The Common Good
ERRATA: The original version of this post asserted that Catholics for the Common Good were the organizers of the West Cost Walk for Life. This is incorrect. While CCG has certainly been a supporter of the event, the Walk for Life is organized by an independent organization that has no connection with CCG. The author apologizes for the mistake and has deleted the sentence in question from this post.–P.N.
I’ve come across two organizations of lay Catholics in the last year that both have the phrase “common good” in their name.
The first—a San Francisco based group—is known as “Catholics for the Common Good.” Taking a page from former Boston Mayor Ray Flynn (who appears to have some kind of advisory relationship to the group), they style themselves as “pro-life, pro-family and pro-poor.”
CCG’s web site advertises its commitment to the fullness of Catholic teaching, including service to the poor and vulnerable. I must say, though, that the e-mails I have received from the group this year have been almost exclusively around issues dealing with abortion, assisted suicide and homosexuality.

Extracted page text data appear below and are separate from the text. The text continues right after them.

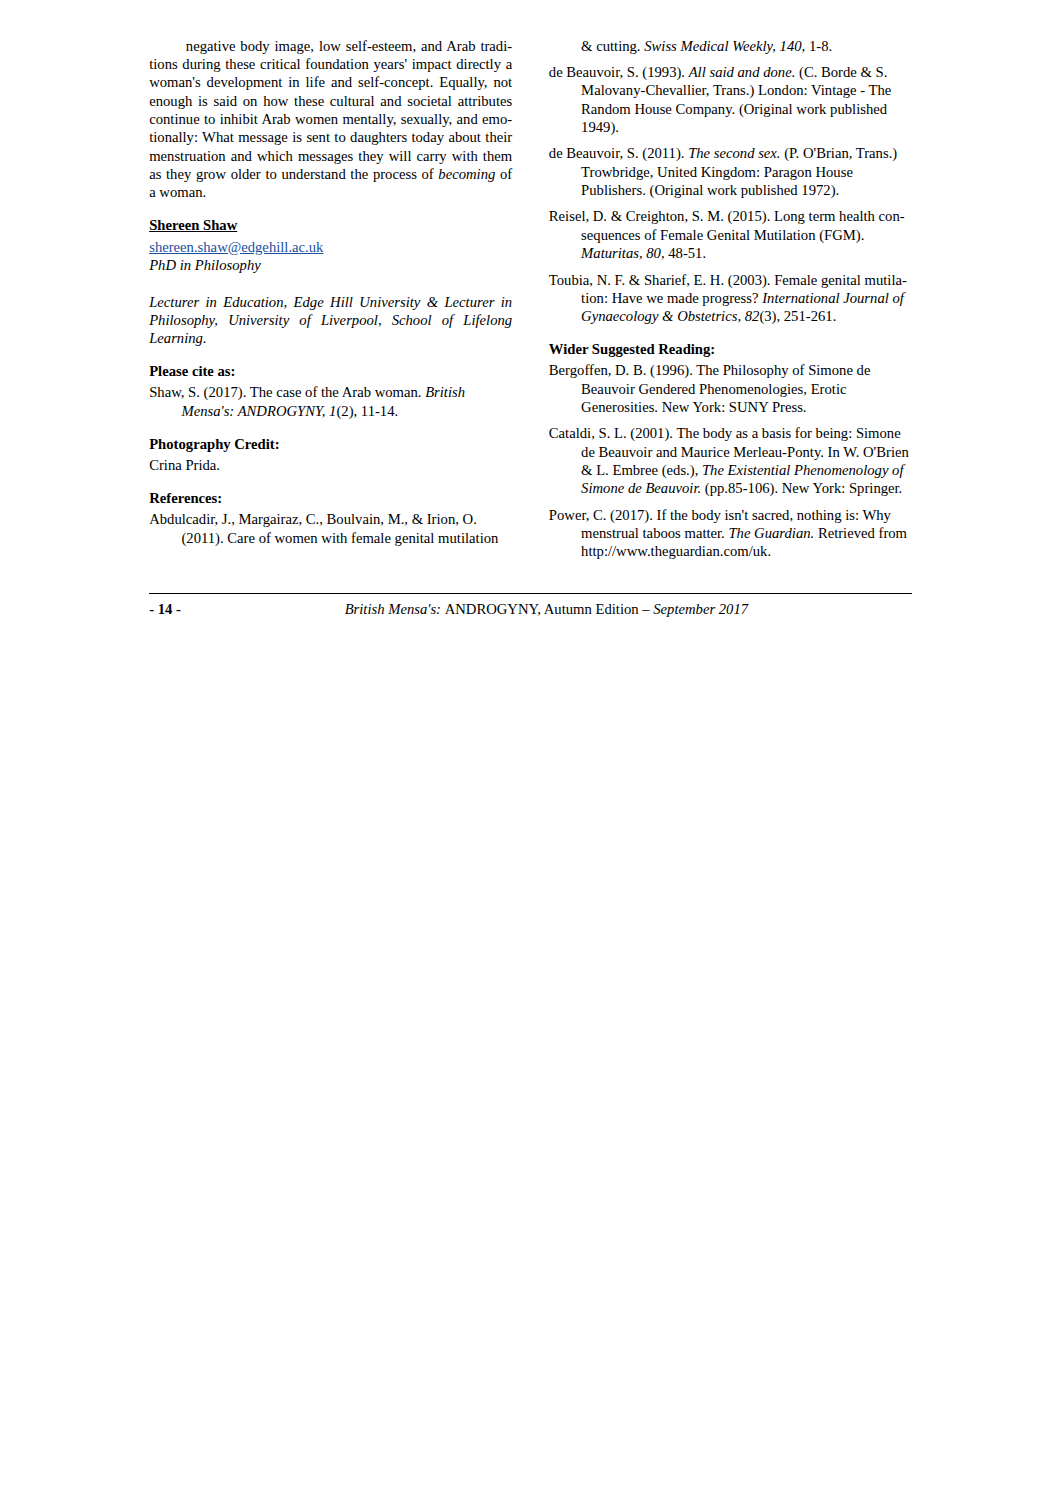negative body image, low self-esteem, and Arab traditions during these critical foundation years' impact directly a woman's development in life and self-concept. Equally, not enough is said on how these cultural and societal attributes continue to inhibit Arab women mentally, sexually, and emotionally: What message is sent to daughters today about their menstruation and which messages they will carry with them as they grow older to understand the process of becoming of a woman.
Shereen Shaw
shereen.shaw@edgehill.ac.uk
PhD in Philosophy
Lecturer in Education, Edge Hill University & Lecturer in Philosophy, University of Liverpool, School of Lifelong Learning.
Please cite as:
Shaw, S. (2017). The case of the Arab woman. British Mensa's: ANDROGYNY, 1(2), 11-14.
Photography Credit:
Crina Prida.
References:
Abdulcadir, J., Margairaz, C., Boulvain, M., & Irion, O. (2011). Care of women with female genital mutilation & cutting. Swiss Medical Weekly, 140, 1-8.
de Beauvoir, S. (1993). All said and done. (C. Borde & S. Malovany-Chevallier, Trans.) London: Vintage - The Random House Company. (Original work published 1949).
de Beauvoir, S. (2011). The second sex. (P. O'Brian, Trans.) Trowbridge, United Kingdom: Paragon House Publishers. (Original work published 1972).
Reisel, D. & Creighton, S. M. (2015). Long term health consequences of Female Genital Mutilation (FGM). Maturitas, 80, 48-51.
Toubia, N. F. & Sharief, E. H. (2003). Female genital mutilation: Have we made progress? International Journal of Gynaecology & Obstetrics, 82(3), 251-261.
Wider Suggested Reading:
Bergoffen, D. B. (1996). The Philosophy of Simone de Beauvoir Gendered Phenomenologies, Erotic Generosities. New York: SUNY Press.
Cataldi, S. L. (2001). The body as a basis for being: Simone de Beauvoir and Maurice Merleau-Ponty. In W. O'Brien & L. Embree (eds.), The Existential Phenomenology of Simone de Beauvoir. (pp.85-106). New York: Springer.
Power, C. (2017). If the body isn't sacred, nothing is: Why menstrual taboos matter. The Guardian. Retrieved from http://www.theguardian.com/uk.
- 14 - British Mensa's: ANDROGYNY, Autumn Edition – September 2017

Now the other group I have come across is known as Catholics in Alliance for the Common Good. They are committed to “promoting the fullness of the Catholic Social Tradition in the public square.” The group was founded in 2004 and appears to have connections to individuals and organizations concerned that a one-sided view of Catholic social teaching was being communicated to the public during the last presidential election.
As is the case with CCG, this group supports a number of things with which I have no argument. But I have to say I was caught a little off guard by their discussion of a key element of Catholic Social Teaching, the “dignity of the human person:”

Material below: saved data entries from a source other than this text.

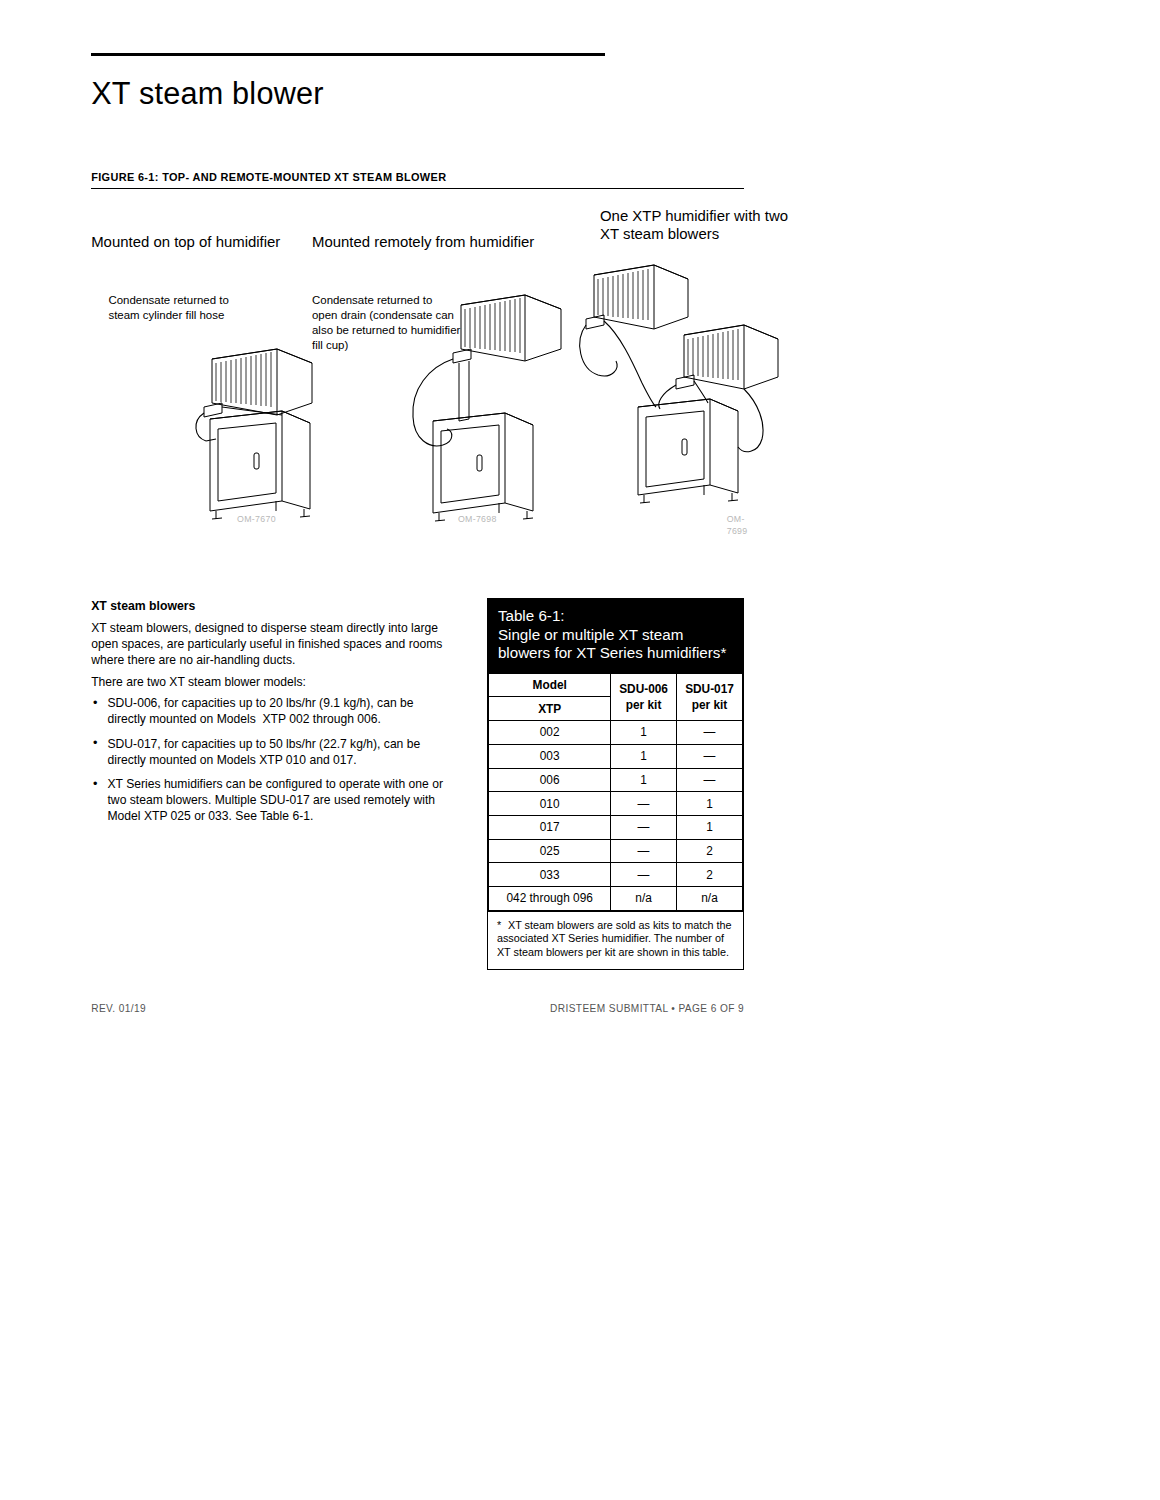XT steam blower
FIGURE 6-1: TOP- AND REMOTE-MOUNTED XT STEAM BLOWER
Mounted on top of humidifier
Mounted remotely from humidifier
One XTP humidifier with two XT steam blowers
Condensate returned to steam cylinder fill hose
Condensate returned to open drain (condensate can also be returned to humidifier fill cup)
OM-7670
OM-7698
OM-7699
XT steam blowers
XT steam blowers, designed to disperse steam directly into large open spaces, are particularly useful in finished spaces and rooms where there are no air-handling ducts.
There are two XT steam blower models:
SDU-006, for capacities up to 20 lbs/hr (9.1 kg/h), can be directly mounted on Models XTP 002 through 006.
SDU-017, for capacities up to 50 lbs/hr (22.7 kg/h), can be directly mounted on Models XTP 010 and 017.
XT Series humidifiers can be configured to operate with one or two steam blowers. Multiple SDU-017 are used remotely with Model XTP 025 or 033. See Table 6-1.
Table 6-1:
Single or multiple XT steam blowers for XT Series humidifiers*
| Model | SDU-006 per kit | SDU-017 per kit |
| --- | --- | --- |
| XTP |
| 002 | 1 | — |
| 003 | 1 | — |
| 006 | 1 | — |
| 010 | — | 1 |
| 017 | — | 1 |
| 025 | — | 2 |
| 033 | — | 2 |
| 042 through 096 | n/a | n/a |
* XT steam blowers are sold as kits to match the associated XT Series humidifier. The number of XT steam blowers per kit are shown in this table.
REV. 01/19
DRISTEEM SUBMITTAL • PAGE 6 OF 9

Life does not end at birth; nor should our work to protect and preserve it. The Catholic Church believes that every human life – whether young or old, guilty or innocent, born or unborn – is both precious and sacred, thus making the preservation of human dignity of the utmost importance. It remains as the fundamental foundation for all principles and elements of social teaching.

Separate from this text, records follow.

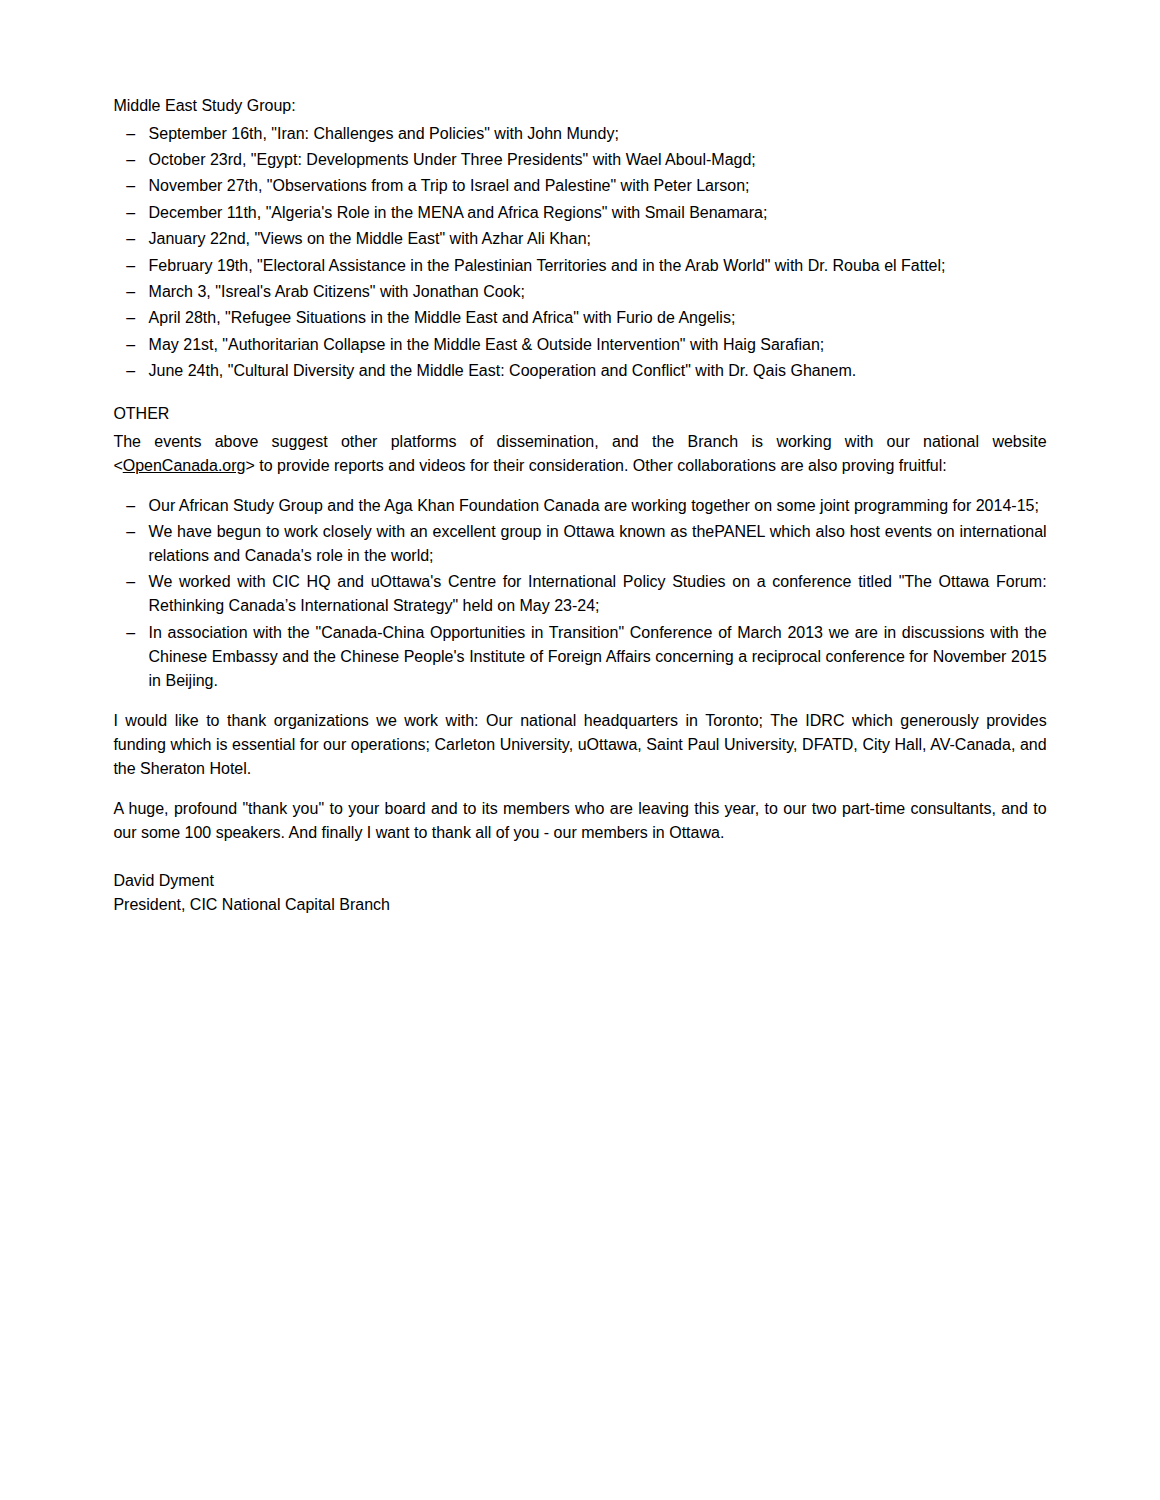Middle East Study Group:
September 16th, "Iran: Challenges and Policies" with John Mundy;
October 23rd, "Egypt: Developments Under Three Presidents" with Wael Aboul-Magd;
November 27th, "Observations from a Trip to Israel and Palestine" with Peter Larson;
December 11th, "Algeria's Role in the MENA and Africa Regions" with Smail Benamara;
January 22nd, "Views on the Middle East" with Azhar Ali Khan;
February 19th, "Electoral Assistance in the Palestinian Territories and in the Arab World" with Dr. Rouba el Fattel;
March 3, "Isreal's Arab Citizens" with Jonathan Cook;
April 28th, "Refugee Situations in the Middle East and Africa" with Furio de Angelis;
May 21st, "Authoritarian Collapse in the Middle East & Outside Intervention" with Haig Sarafian;
June 24th, "Cultural Diversity and the Middle East: Cooperation and Conflict" with Dr. Qais Ghanem.
OTHER
The events above suggest other platforms of dissemination, and the Branch is working with our national website <OpenCanada.org> to provide reports and videos for their consideration. Other collaborations are also proving fruitful:
Our African Study Group and the Aga Khan Foundation Canada are working together on some joint programming for 2014-15;
We have begun to work closely with an excellent group in Ottawa known as thePANEL which also host events on international relations and Canada's role in the world;
We worked with CIC HQ and uOttawa's Centre for International Policy Studies on a conference titled "The Ottawa Forum: Rethinking Canada’s International Strategy" held on May 23-24;
In association with the "Canada-China Opportunities in Transition" Conference of March 2013 we are in discussions with the Chinese Embassy and the Chinese People's Institute of Foreign Affairs concerning a reciprocal conference for November 2015 in Beijing.
I would like to thank organizations we work with: Our national headquarters in Toronto; The IDRC which generously provides funding which is essential for our operations; Carleton University, uOttawa, Saint Paul University, DFATD, City Hall, AV-Canada, and the Sheraton Hotel.
A huge, profound "thank you" to your board and to its members who are leaving this year, to our two part-time consultants, and to our some 100 speakers. And finally I want to thank all of you - our members in Ottawa.
David Dyment
President, CIC National Capital Branch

Now there is nothing here that is, strictly speaking, objectionable. But it is hard to deny that the overall effect is to subtly mute the Church’s full throated defense of the unborn. The phrasing of the first line also reinforces the pernicious idea—repeated at every opportunity by abortion rights advocates—that pro-life people do not care about children after they are born.
So while I value many of the things done by both of these organizations, I wonder whether either will be able to build bridges across the political divide that seemed to have emerged within the Church. There seems to be little in CCG’s agenda that would trouble the conscience of a politically conservative person, just as there seems to be little in the Catholic Alliance’s agenda that would trouble the conscience of a politically liberal person.
Yet if the example of Jesus is any guide, one of the things that Christians must do is trouble the consciences of those closest to us. It is precisely those Catholics who have strong ties to contemporary political liberalism who most need to be raising their voices in defense of the unborn, just as it is those Catholics who have strong ties to contemporary political conservatism who most need to be advocates for the poor and vulnerable.